JUVENAL ARAÚJO - Subsecretário de Políticas de Direitos Humanos e de Igualdade Racial da Secretaria de Estado de Justiça e Cidadania (Sejus)
Trazemos à memória os 199 anos da separação política do Brasil do reino unido de Portugal. Hoje somos mais que uma simples colônia e a independência foi um marco determinante para as trajetórias da nossa nação. Mas quase dois séculos depois, ainda estamos no empenho por mudanças estruturais no quadro político e social do país.

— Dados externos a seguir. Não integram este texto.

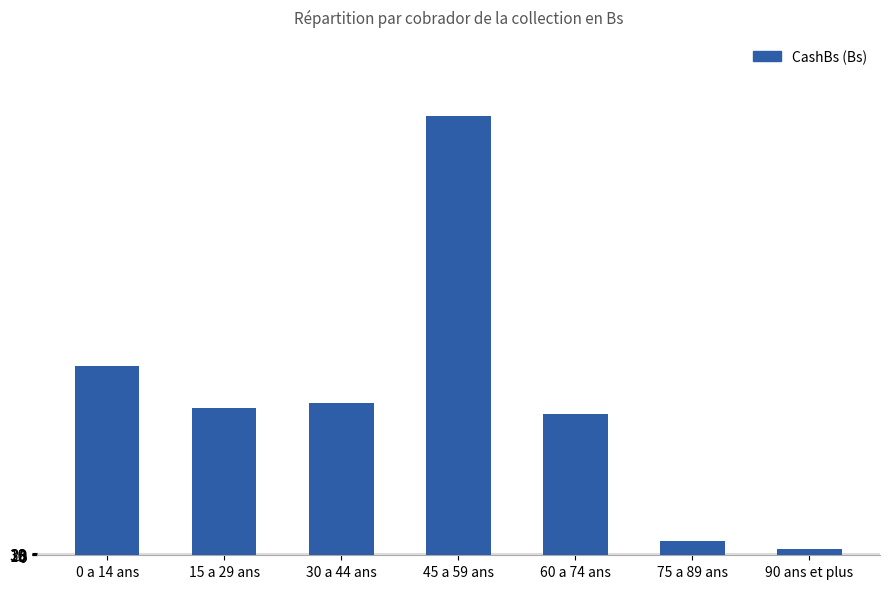

What is the greatest value displayed?

6353.9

Frente as crescentes tensões sociais dos dias atuais, é importante destacar que o Brasil dispõe de autonomia, de uma estruturação política e de leis próprias em níveis federal e estadual, regidos pela reputação da nossa Constituição. A soberana e notável Constituição Cidadã preconiza a garantia de direitos dos brasileiros e a plenitude do processo democrático do nosso país.
Mas não posso deixar de chamar atenção para as consequências dos contrastes que enfrentamos: pobreza, desemprego, marginalização, privação de bens públicos, violências. O que nos leva a crer que, apesar da Constituição asseverar que somos todos iguais, estamos ainda diante de um Brasil de desigualdades.

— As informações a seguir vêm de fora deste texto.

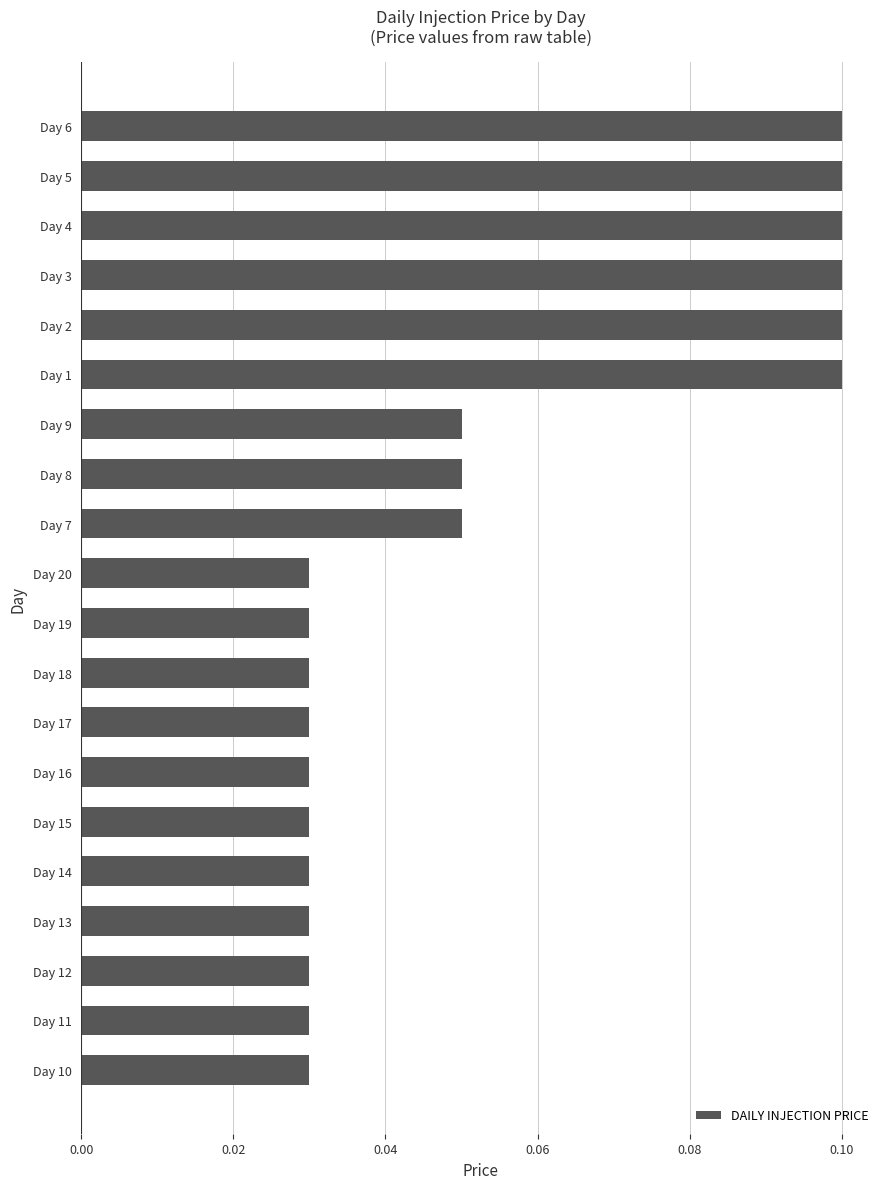

Are the bars horizontal?

Yes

Entender o Brasil como uma nação afrodiaspórica é essencial para a compreensão dessas desigualdades incorporadas nas nossas relações históricas. O que isso significa? Que fomos constituídos por um processo de migração forçada, imposta, coagida, desumana por meio da escravização de negros, que definiu também a pluralidade identitária afro-brasileira.

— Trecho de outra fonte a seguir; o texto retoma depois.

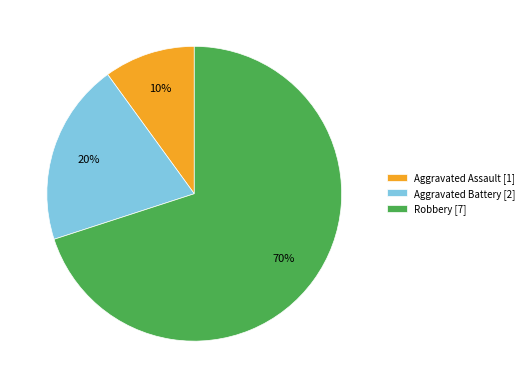

What is the smallest slice in the pie chart?

Aggravated Assault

O fato é que a história do Brasil é fundamentada pelo emprego da força de trabalho escravizada e pela resistência de quem ativamente nunca deixou de lutar por liberdade, por consciência negra, contra o racismo e todas as suas ressignificações. Essa intensa marca da nossa afrodescendência revela ao mundo a dimensão e o caráter de liberdade, respeito e dignidade das sociedades africanas que aqui desembarcaram, amontoadas como coisas em navios de carga, conhecidos como tumbeiros devido à morte de milhares de africanos durante a travessia.
Quando falamos em independência e processos escravagistas, destacamos que o Estado brasileiro se uniu aos interesses conservadores coloniais para manter seus privilégios — infelizmente, como assim é ainda hoje — e, vergonhosamente, fomos a última nação a abolir esse regime social de sujeição e exploração do negro como propriedade privada para fins econômicos. Ainda assim, devemos à força africana e seus descendentes, que por aproximadamente três séculos em que vigorou a instituição escravocrata, toda a construção do nosso riquíssimo patrimônio religioso, econômico, histórico, cultural, linguístico e arquitetônico.
Dessa herança escravagista não temos absolutamente nada do que nos orgulhar e expresso neste lugar meu posicionamento político e ideológico no que se refere a necessidade urgente de reparação histórica, que possa legitimar, humanizar e valorizar as lutas da população negra e dos movimentos negros da atualidade. Independentemente dos poucos avanços que já tivemos.
Ainda não é o suficiente, já que pelos efeitos acumulados das discriminações ocorridas no passado e enraizadas no presente, continuamos alijados da efetiva igualdade de oportunidades e de tratamento. Sei que não está fácil para ninguém, mas é preciso que não esqueçamos quem nós somos. Temos, sim, muitas mazelas, mas podemos contar também com o contentamento de estar na nossa pele.
Somos nós os únicos a ter um modelo de saúde baseado na universalidade representado pelo Sistema Único de Saúde, nosso território esbanja uma biodiversidade rica e única, somos cordiais, colaborativos, multiculturais, empreendedores natos e talentosos na arte de sobreviver. Nosso mercado editorial é um dos maiores do mundo — e daí eu volto a falar da contribuição negra, diante do boom de autores negros nos últimos anos, só não viu quem não quis — e que venham mais e mais leituras essenciais para não recairmos no discurso e nas práticas racista, misógina, homofóbica, machista e negacionista.
Reuni algumas de nossas positividades para que sejamos capazes de transformar nossos espaços e vivências em experiências transformadoras. Há um caminho longo quando se fala de desenvolvimento do Brasil, mas juntos somos capazes de construir outros laços.
Essa luta deve ser de todos nós. Brancos, negros, indígenas e ciganos, pobres e ricos, trabalhadores e empregadores, do sul e do norte. Só temos a ganhar com um Brasil mais democrático, antirracista e verdadeiramente independente. Avancemos para além das margens do Ipiranga.